Physical Review Research (Apr 2022)

Achieving fault tolerance against amplitude-damping noise

  • Akshaya Jayashankar,
  • My Duy Hoang Long,
  • Hui Khoon Ng,
  • Prabha Mandayam

DOI
https://doi.org/10.1103/PhysRevResearch.4.023034
Journal volume & issue
Vol. 4, no. 2
p. 023034

Abstract

Read online Read online

With the intense interest in small, noisy quantum computing devices comes the push for larger, more accurate—and hence more useful—quantum computers. While fully fault-tolerant quantum computers are, in principle, capable of achieving arbitrarily accurate calculations using devices subjected to general noise, they require immense resources far beyond our current reach.
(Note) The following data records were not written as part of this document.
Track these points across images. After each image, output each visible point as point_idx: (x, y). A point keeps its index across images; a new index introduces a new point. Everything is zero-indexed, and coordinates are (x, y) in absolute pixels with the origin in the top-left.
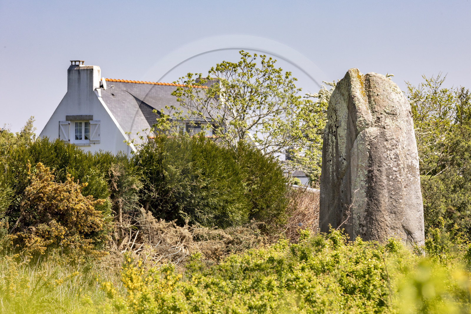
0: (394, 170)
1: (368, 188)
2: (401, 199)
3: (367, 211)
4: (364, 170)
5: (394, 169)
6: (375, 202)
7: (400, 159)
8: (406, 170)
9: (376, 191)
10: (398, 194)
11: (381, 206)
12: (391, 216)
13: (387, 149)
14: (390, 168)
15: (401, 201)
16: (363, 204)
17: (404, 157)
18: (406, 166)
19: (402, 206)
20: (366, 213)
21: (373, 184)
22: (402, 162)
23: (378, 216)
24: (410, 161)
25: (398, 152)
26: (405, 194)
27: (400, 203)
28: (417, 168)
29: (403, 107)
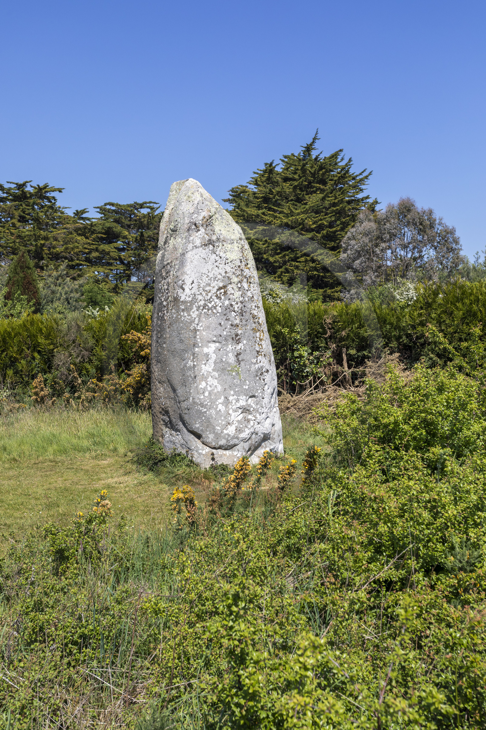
2: (165, 343)
5: (164, 303)
8: (172, 304)
10: (163, 336)
12: (158, 366)
13: (163, 278)
14: (161, 303)
15: (164, 345)
17: (172, 287)
18: (172, 298)
19: (165, 352)
22: (171, 293)
24: (176, 291)
25: (170, 280)
26: (168, 336)
28: (181, 300)
29: (186, 218)
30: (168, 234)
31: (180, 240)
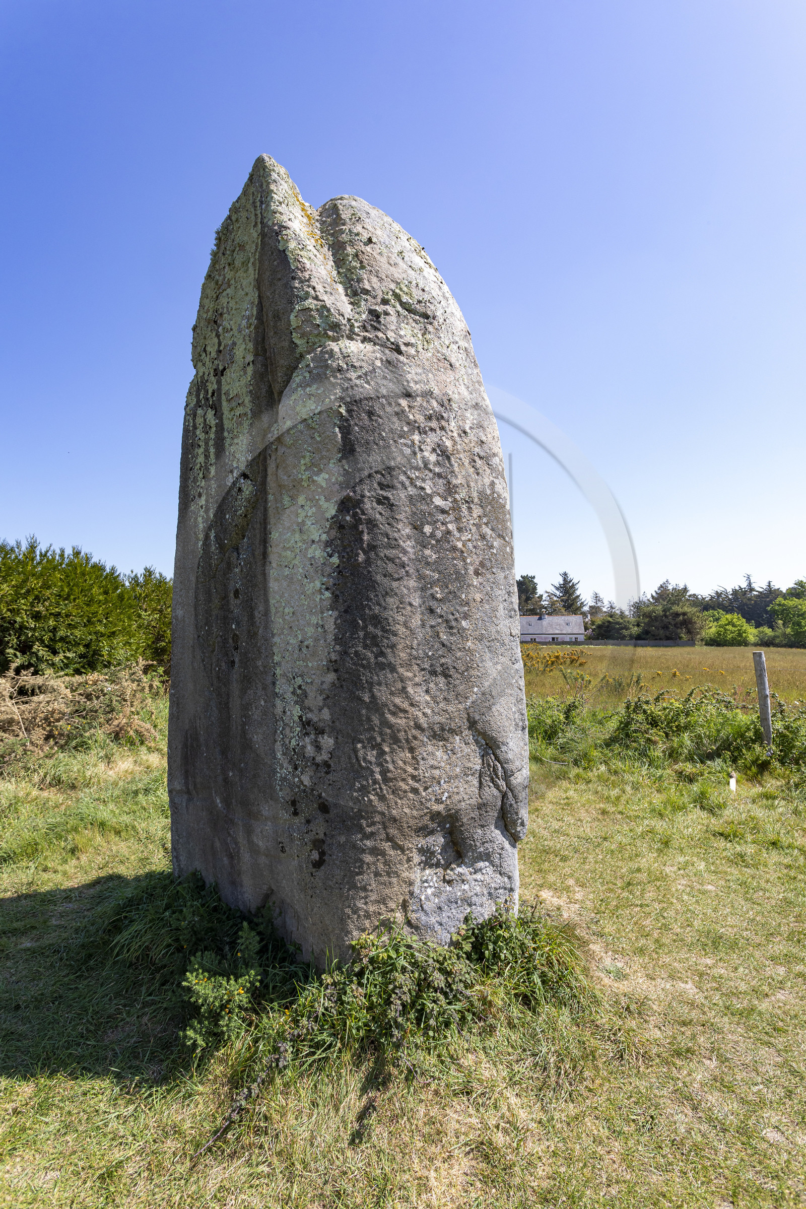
0: (437, 507)
1: (339, 570)
2: (466, 617)
3: (334, 666)
4: (322, 502)
5: (438, 501)
6: (370, 628)
7: (456, 469)
8: (477, 511)
9: (373, 585)
10: (456, 596)
11: (393, 646)
12: (432, 685)
13: (414, 427)
14: (426, 498)
15: (464, 623)
16: (317, 640)
17: (466, 463)
18: (475, 495)
19: (469, 644)
20: (331, 677)
21: (361, 558)
22: (461, 479)
23: (383, 688)
24: (487, 481)
25: (448, 443)
26: (478, 597)
27: (461, 631)
30: (389, 308)
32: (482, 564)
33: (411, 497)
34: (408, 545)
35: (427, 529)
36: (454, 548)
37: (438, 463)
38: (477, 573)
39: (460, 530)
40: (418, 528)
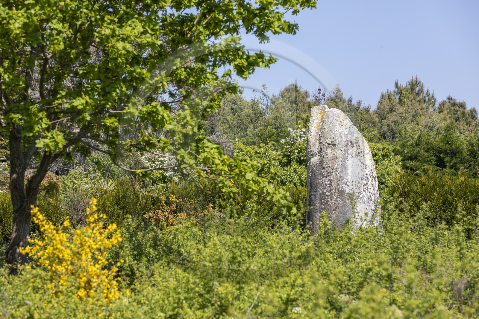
0: (326, 195)
5: (327, 193)
7: (333, 185)
8: (337, 195)
13: (323, 176)
14: (324, 193)
17: (336, 183)
18: (337, 191)
22: (334, 187)
24: (341, 186)
25: (332, 178)
26: (334, 216)
28: (346, 192)
29: (343, 137)
30: (324, 146)
31: (340, 152)
32: (336, 208)
33: (320, 194)
34: (318, 205)
35: (323, 201)
36: (329, 205)
37: (329, 184)
38: (334, 210)
39: (331, 200)
40: (321, 201)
An intermediate step would be to construct quantum computers of limited accuracy enhanced by lower-level, and hence lower-cost, noise-removal techniques. This is the motivation for our paper, which looks into fault-tolerant encoded quantum computation targeted at the dominant noise afflicting the quantum device. Specifically, we develop a protocol for fault-tolerant encoded quantum computing components in the presence of amplitude-damping noise, using a 4-qubit code and a recovery procedure tailored to such noise. We describe a universal set of fault-tolerant encoded gadgets and compute the pseudothreshold for the noise, below which our scheme leads to more accurate computation. Our paper demonstrates the possibility of applying the ideas of quantum fault tolerance to targeted noise models, generalizing the recent pursuit of biased-noise fault tolerance beyond the usual Pauli noise models. We also illustrate how certain aspects of the standard fault tolerance intuition, largely acquired through Pauli-noise considerations, can fail in the face of more general noise.